[Dataset entries]

###

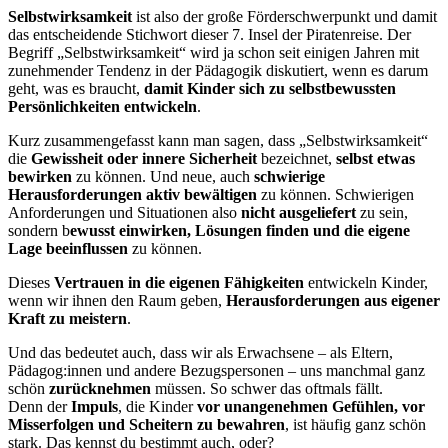
Selbstwirksamkeit
ist also der große Förderschwerpunkt und damit
das entscheidende Stichwort dieser 7. Insel der Piratenreise. Der
Begriff „Selbstwirksamkeit“ wird ja schon seit einigen Jahren mit
zunehmender Tendenz in der Pädagogik diskutiert, wenn es darum
geht, was es braucht,
damit Kinder sich zu selbstbewussten
Persönlichkeiten entwickeln
.
Kurz zusammengefasst kann man sagen, dass „Selbstwirksamkeit“
die
Gewissheit oder innere Sicherheit
bezeichnet,
selbst etwas
bewirken
zu können. Und neue, auch
schwierige
Herausforderungen aktiv bewältigen
zu können. Schwierigen
Anforderungen und Situationen also
nicht ausgeliefert
zu sein,
sondern b
ewusst einwirken, Lösungen finden und die eigene
Lage beeinflussen
zu können.
Dieses
Vertrauen in die eigenen Fähigkeiten
entwickeln Kinder,
wenn wir ihnen den Raum geben,
Herausforderungen aus eigener
Kraft zu meistern
.
Und das bedeutet auch, dass wir als Erwachsene – als Eltern,
Pädagog:innen und andere Bezugspersonen – uns manchmal ganz
schön
zurücknehmen
müssen. So schwer das oftmals fällt.
Denn der
Impuls
, die Kinder
vor unangenehmen Gefühlen, vor
Misserfolgen und Scheitern zu bewahren
, ist häufig ganz schön
stark. Das kennst du bestimmt auch, oder?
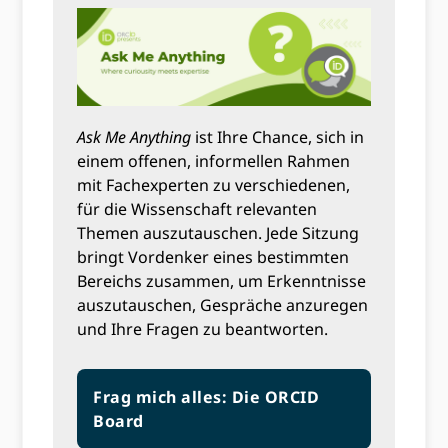
Ask Me Anything
ist Ihre Chance, sich in
einem offenen, informellen Rahmen
mit Fachexperten zu verschiedenen,
für die Wissenschaft relevanten
Themen auszutauschen. Jede Sitzung
bringt Vordenker eines bestimmten
Bereichs zusammen, um Erkenntnisse
auszutauschen, Gespräche anzuregen
und Ihre Fragen zu beantworten.
Frag mich alles: Die ORCID
Board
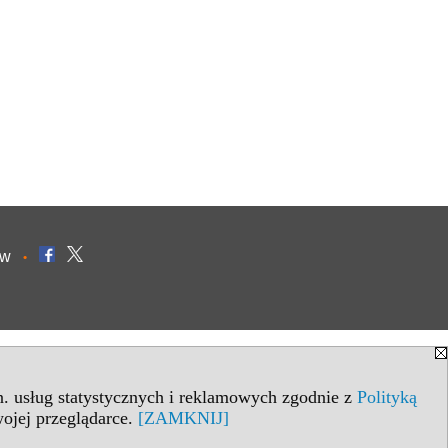
ów
•
in. usług statystycznych i reklamowych zgodnie z
Polityką
ojej przeglądarce.
[ZAMKNIJ]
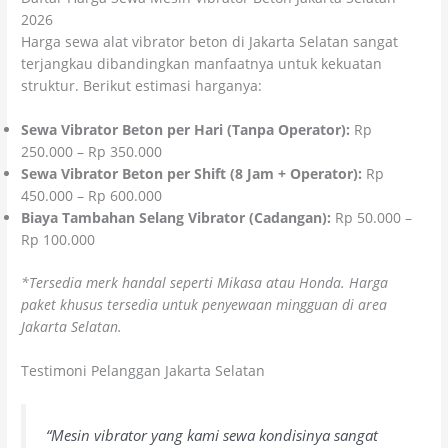
2026
Harga sewa alat vibrator beton di Jakarta Selatan sangat
terjangkau dibandingkan manfaatnya untuk kekuatan
struktur. Berikut estimasi harganya:
Sewa Vibrator Beton per Hari (Tanpa Operator):
Rp
250.000 – Rp 350.000
Sewa Vibrator Beton per Shift (8 Jam + Operator):
Rp
450.000 – Rp 600.000
Biaya Tambahan Selang Vibrator (Cadangan):
Rp 50.000 –
Rp 100.000
*Tersedia merk handal seperti Mikasa atau Honda. Harga
paket khusus tersedia untuk penyewaan mingguan di area
Jakarta Selatan.
Testimoni Pelanggan Jakarta Selatan
“Mesin vibrator yang kami sewa kondisinya sangat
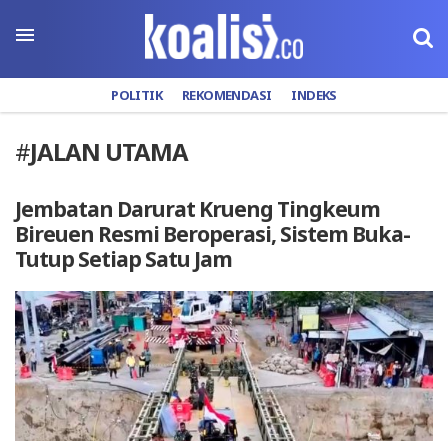
POLITIK
REKOMENDASI
INDEKS
#
JALAN UTAMA
Jembatan Darurat Krueng Tingkeum
Bireuen Resmi Beroperasi, Sistem Buka-
Tutup Setiap Satu Jam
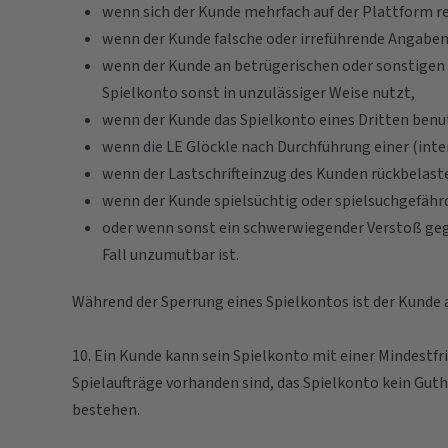
wenn sich der Kunde mehrfach auf der Plattform reg
wenn der Kunde falsche oder irreführende Angaben
wenn der Kunde an betrügerischen oder sonstigen u
Spielkonto sonst in unzulässiger Weise nutzt,
wenn der Kunde das Spielkonto eines Dritten benu
wenn die LE Glöckle nach Durchführung einer (in
wenn der Lastschrifteinzug des Kunden rückbelaste
wenn der Kunde spielsüchtig oder spielsuchgefährd
oder wenn sonst ein schwerwiegender Verstoß gege
Fall unzumutbar ist.
Während der Sperrung eines Spielkontos ist der Kunde 
10. Ein Kunde kann sein Spielkonto mit einer Mindestfr
Spielaufträge vorhanden sind, das Spielkonto kein Gut
bestehen.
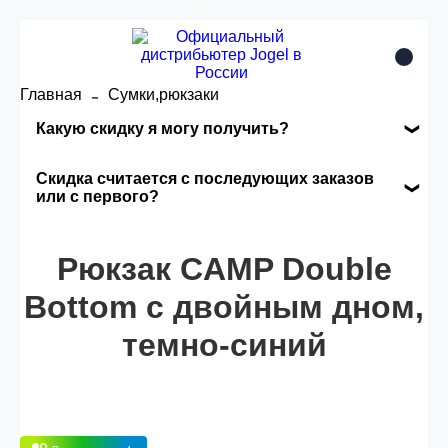
Главная
Сумки,рюкзаки
Какую скидку я могу получить?
Накопительные скидки
Скидка считается с последующих заказов
или с первого?
Сумма скидки зависит от стоимости вашего
Скидка считается с первого заказа и
заказа, общая сумма заказа считается по
автоматически активизируется в корзине вашего
Рюкзак CAMP Double
розничной цене
заказа.
Bottom с двойным дном,
темно-синий
Опт 5
(25%) -
сумма всех заказов за 6 месяцев -
25.000 рублей.
Опт 4
(30%) -
сумма всех заказов за 6 месяцев -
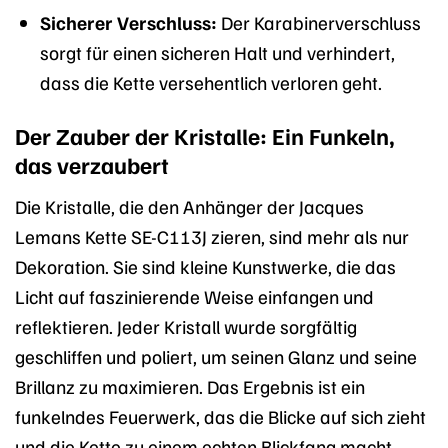
Sicherer Verschluss:
Der Karabinerverschluss
sorgt für einen sicheren Halt und verhindert,
dass die Kette versehentlich verloren geht.
Der Zauber der Kristalle: Ein Funkeln,
das verzaubert
Die Kristalle, die den Anhänger der Jacques
Lemans Kette SE-C113J zieren, sind mehr als nur
Dekoration. Sie sind kleine Kunstwerke, die das
Licht auf faszinierende Weise einfangen und
reflektieren. Jeder Kristall wurde sorgfältig
geschliffen und poliert, um seinen Glanz und seine
Brillanz zu maximieren. Das Ergebnis ist ein
funkelndes Feuerwerk, das die Blicke auf sich zieht
und die Kette zu einem echten Blickfang macht.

###

● **HOW TO COMPLETE THIS TASK**: From the line containing "dass die Kette versehentlich verloren geht." to the last line of the records above, please write out every line exactly and add nothing.

● **TASK RESULT**:
dass die Kette versehentlich verloren geht.
Der Zauber der Kristalle: Ein Funkeln,
das verzaubert
Die Kristalle, die den Anhänger der Jacques
Lemans Kette SE-C113J zieren, sind mehr als nur
Dekoration. Sie sind kleine Kunstwerke, die das
Licht auf faszinierende Weise einfangen und
reflektieren. Jeder Kristall wurde sorgfältig
geschliffen und poliert, um seinen Glanz und seine
Brillanz zu maximieren. Das Ergebnis ist ein
funkelndes Feuerwerk, das die Blicke auf sich zieht
und die Kette zu einem echten Blickfang macht.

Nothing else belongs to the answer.